_INSTRUCTION_
Using the listing below, retype exactly the lines starting at the one with "X95512563Y29737180D01*" and ending at the one with "X61899911Y10000089D02*", and include both.

_MATERIAL FOR THIS TASK_
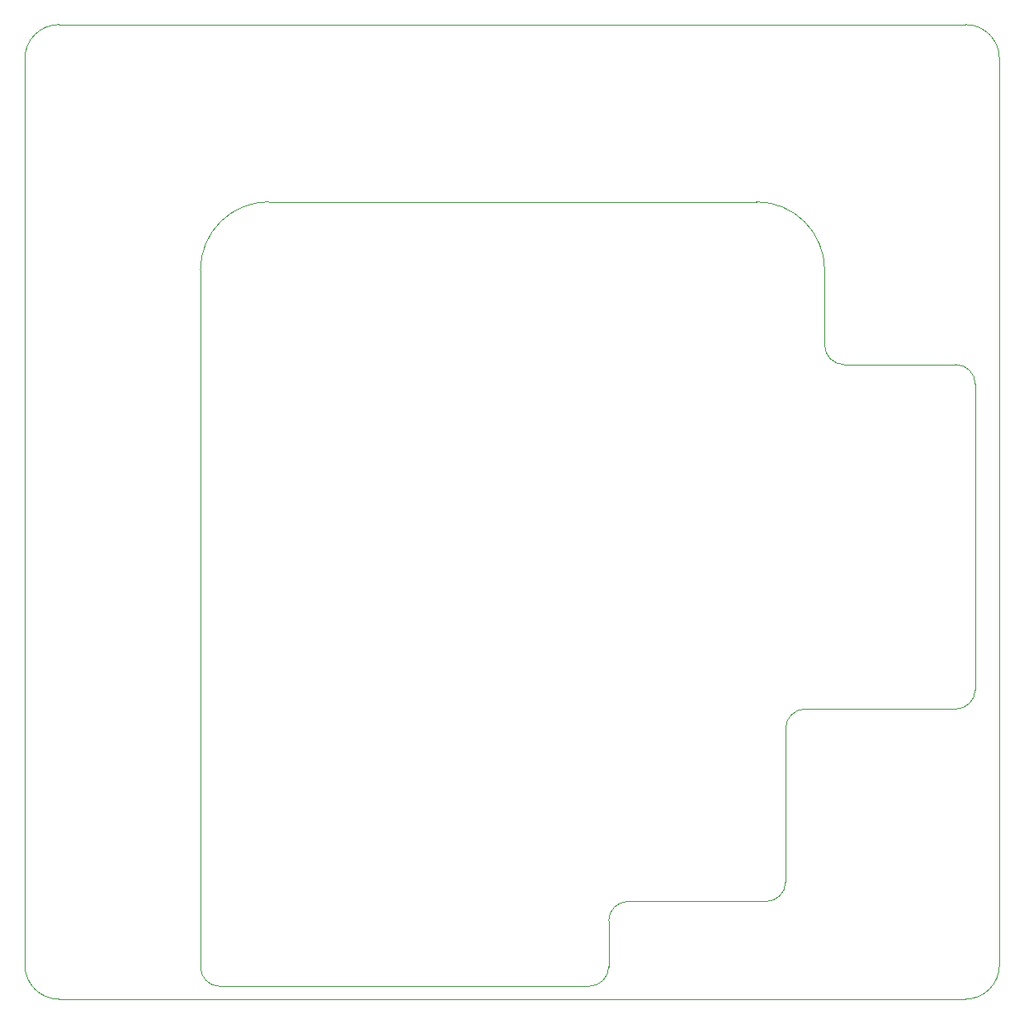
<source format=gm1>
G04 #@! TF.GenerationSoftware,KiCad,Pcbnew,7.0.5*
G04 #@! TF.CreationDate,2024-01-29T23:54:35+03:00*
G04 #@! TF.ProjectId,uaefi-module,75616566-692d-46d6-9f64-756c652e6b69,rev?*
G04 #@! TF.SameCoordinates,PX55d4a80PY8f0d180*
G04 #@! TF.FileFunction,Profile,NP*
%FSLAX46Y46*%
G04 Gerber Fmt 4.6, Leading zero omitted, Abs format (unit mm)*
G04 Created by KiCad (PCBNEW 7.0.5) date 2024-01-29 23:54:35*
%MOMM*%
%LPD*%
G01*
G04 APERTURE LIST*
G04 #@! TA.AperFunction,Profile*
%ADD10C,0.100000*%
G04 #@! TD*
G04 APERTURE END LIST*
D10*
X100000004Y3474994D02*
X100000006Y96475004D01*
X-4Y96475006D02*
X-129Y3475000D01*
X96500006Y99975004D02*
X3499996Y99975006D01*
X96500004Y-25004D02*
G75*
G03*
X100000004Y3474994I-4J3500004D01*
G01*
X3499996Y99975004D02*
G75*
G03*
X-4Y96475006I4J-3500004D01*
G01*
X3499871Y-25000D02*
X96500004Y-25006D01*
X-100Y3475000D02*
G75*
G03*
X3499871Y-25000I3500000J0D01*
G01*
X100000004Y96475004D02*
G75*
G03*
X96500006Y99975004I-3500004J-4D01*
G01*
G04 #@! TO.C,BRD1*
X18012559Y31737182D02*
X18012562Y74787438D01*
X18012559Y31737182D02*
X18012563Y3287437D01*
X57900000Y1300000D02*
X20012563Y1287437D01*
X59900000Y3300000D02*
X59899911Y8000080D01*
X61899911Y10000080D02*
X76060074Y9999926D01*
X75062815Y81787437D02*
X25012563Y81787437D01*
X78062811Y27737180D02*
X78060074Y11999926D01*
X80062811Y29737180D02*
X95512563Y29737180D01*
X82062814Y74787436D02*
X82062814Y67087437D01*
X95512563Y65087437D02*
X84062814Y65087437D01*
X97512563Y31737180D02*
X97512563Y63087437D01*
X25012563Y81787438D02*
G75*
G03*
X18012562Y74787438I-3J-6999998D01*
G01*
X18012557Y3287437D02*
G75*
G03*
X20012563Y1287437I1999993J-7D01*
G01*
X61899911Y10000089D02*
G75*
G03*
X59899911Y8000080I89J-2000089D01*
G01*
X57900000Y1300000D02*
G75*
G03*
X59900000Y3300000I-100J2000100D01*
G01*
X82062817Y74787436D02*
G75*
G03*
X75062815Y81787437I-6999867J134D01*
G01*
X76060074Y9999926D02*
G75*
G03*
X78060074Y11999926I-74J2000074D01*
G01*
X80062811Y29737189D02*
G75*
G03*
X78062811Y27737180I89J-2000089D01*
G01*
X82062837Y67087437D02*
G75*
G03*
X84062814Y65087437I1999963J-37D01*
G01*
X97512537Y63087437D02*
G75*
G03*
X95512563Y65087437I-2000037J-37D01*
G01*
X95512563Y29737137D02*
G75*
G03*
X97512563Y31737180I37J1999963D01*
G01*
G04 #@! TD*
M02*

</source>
---
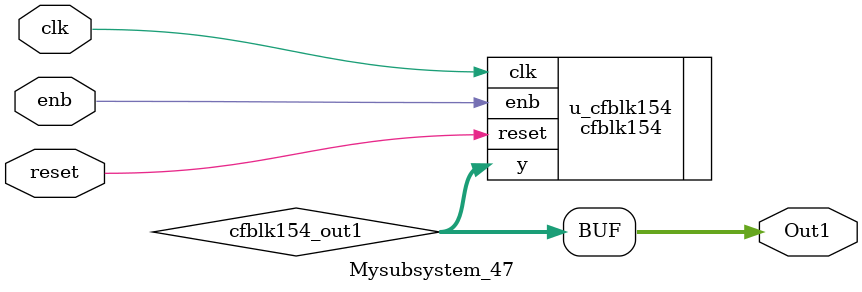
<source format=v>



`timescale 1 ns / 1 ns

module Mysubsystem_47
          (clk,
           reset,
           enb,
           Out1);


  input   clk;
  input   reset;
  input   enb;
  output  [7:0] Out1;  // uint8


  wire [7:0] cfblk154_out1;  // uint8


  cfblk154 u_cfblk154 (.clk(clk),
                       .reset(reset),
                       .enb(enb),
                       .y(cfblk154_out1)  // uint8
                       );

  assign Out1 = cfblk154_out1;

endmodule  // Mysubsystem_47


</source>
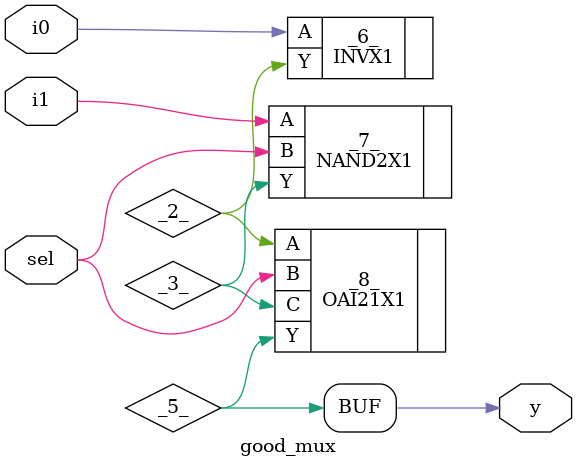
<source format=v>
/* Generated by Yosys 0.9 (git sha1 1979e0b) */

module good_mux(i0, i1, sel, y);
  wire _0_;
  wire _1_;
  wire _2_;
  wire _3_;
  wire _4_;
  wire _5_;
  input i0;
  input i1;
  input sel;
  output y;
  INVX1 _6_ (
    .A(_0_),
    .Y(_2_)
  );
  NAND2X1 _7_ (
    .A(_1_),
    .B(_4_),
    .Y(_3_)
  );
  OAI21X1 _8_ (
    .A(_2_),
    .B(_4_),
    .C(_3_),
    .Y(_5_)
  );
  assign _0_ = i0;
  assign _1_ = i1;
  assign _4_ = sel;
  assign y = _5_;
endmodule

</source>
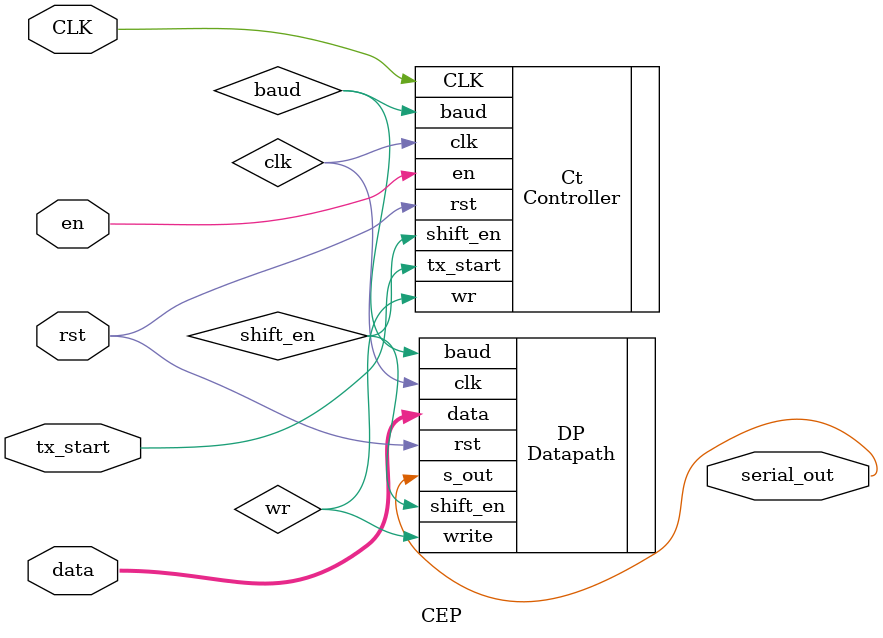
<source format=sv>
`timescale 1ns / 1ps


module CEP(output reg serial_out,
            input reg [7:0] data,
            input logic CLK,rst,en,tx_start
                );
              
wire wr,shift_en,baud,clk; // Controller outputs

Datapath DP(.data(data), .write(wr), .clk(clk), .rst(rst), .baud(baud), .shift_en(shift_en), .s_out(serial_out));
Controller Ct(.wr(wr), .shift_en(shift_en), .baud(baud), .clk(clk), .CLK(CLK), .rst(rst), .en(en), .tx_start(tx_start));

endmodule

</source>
--
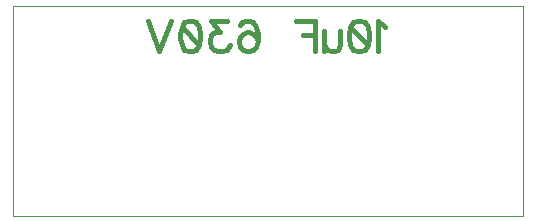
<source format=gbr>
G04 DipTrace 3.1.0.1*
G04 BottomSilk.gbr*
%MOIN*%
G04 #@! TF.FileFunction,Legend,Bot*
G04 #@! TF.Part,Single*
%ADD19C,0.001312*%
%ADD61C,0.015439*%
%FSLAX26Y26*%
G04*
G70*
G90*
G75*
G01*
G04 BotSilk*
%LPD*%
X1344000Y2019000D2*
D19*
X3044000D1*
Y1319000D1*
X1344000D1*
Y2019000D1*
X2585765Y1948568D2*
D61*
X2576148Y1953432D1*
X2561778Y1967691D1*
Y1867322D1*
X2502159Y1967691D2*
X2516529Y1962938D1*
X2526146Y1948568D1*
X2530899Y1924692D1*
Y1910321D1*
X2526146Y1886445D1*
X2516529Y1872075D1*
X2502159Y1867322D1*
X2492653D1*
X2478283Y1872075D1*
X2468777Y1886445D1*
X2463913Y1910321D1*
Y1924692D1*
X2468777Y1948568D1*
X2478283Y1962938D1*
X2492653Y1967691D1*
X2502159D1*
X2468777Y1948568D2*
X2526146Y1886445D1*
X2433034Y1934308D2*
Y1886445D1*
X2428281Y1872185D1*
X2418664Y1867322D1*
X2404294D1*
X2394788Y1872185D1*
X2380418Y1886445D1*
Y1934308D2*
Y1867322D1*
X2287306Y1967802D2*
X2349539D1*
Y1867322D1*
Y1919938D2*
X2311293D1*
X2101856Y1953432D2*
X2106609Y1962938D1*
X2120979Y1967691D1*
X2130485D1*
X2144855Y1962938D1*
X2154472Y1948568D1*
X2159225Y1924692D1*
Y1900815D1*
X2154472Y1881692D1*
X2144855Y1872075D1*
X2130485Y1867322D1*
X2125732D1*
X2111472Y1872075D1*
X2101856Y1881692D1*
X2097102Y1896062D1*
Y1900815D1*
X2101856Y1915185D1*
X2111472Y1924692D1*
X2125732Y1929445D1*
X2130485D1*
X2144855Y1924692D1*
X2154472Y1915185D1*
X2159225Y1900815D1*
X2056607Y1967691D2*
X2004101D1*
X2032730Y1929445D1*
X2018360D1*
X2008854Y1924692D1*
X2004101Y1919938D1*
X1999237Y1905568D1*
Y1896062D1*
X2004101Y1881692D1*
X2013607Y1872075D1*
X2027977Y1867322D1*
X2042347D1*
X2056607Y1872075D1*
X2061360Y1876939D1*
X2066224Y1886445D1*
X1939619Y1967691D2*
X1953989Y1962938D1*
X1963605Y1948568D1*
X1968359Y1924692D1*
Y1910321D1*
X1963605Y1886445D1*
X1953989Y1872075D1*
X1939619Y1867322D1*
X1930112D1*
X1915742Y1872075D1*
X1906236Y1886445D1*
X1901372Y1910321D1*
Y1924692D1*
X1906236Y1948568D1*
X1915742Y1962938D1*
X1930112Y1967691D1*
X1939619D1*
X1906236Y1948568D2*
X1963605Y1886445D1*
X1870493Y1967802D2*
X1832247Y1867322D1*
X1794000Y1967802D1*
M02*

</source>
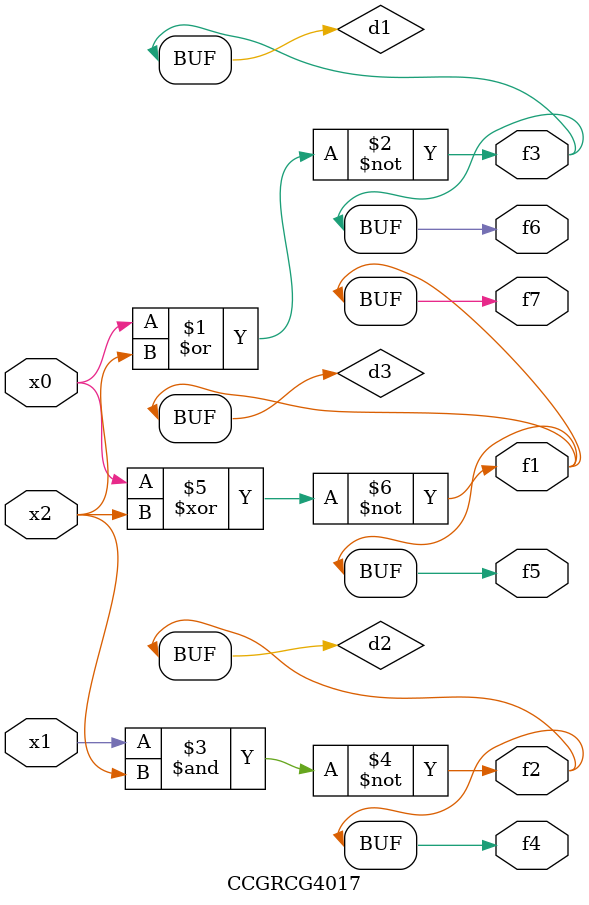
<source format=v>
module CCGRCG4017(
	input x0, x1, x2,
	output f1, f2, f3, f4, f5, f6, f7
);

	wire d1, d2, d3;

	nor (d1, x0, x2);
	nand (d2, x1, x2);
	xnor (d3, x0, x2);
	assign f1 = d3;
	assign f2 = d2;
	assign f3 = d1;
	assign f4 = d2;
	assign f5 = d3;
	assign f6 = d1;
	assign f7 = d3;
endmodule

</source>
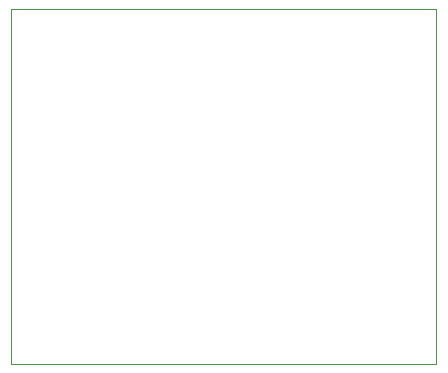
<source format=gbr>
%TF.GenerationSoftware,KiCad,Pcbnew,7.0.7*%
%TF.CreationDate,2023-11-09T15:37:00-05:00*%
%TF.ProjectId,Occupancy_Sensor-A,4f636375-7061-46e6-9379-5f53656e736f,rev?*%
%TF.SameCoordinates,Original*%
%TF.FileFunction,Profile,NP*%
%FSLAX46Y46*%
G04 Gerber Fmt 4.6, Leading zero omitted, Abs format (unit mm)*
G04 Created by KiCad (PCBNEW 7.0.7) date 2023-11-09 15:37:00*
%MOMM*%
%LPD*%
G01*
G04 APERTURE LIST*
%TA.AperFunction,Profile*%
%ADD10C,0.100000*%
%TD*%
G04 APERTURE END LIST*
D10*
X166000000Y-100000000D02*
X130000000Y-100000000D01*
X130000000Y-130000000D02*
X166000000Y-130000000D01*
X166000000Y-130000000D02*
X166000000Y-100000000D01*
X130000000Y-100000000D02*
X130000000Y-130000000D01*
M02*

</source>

_YOUR RESPONSE_
X95512563Y29737180D01*
X82062814Y74787436D02*
X82062814Y67087437D01*
X95512563Y65087437D02*
X84062814Y65087437D01*
X97512563Y31737180D02*
X97512563Y63087437D01*
X25012563Y81787438D02*
G75*
G03*
X18012562Y74787438I-3J-6999998D01*
G01*
X18012557Y3287437D02*
G75*
G03*
X20012563Y1287437I1999993J-7D01*
G01*
X61899911Y10000089D02*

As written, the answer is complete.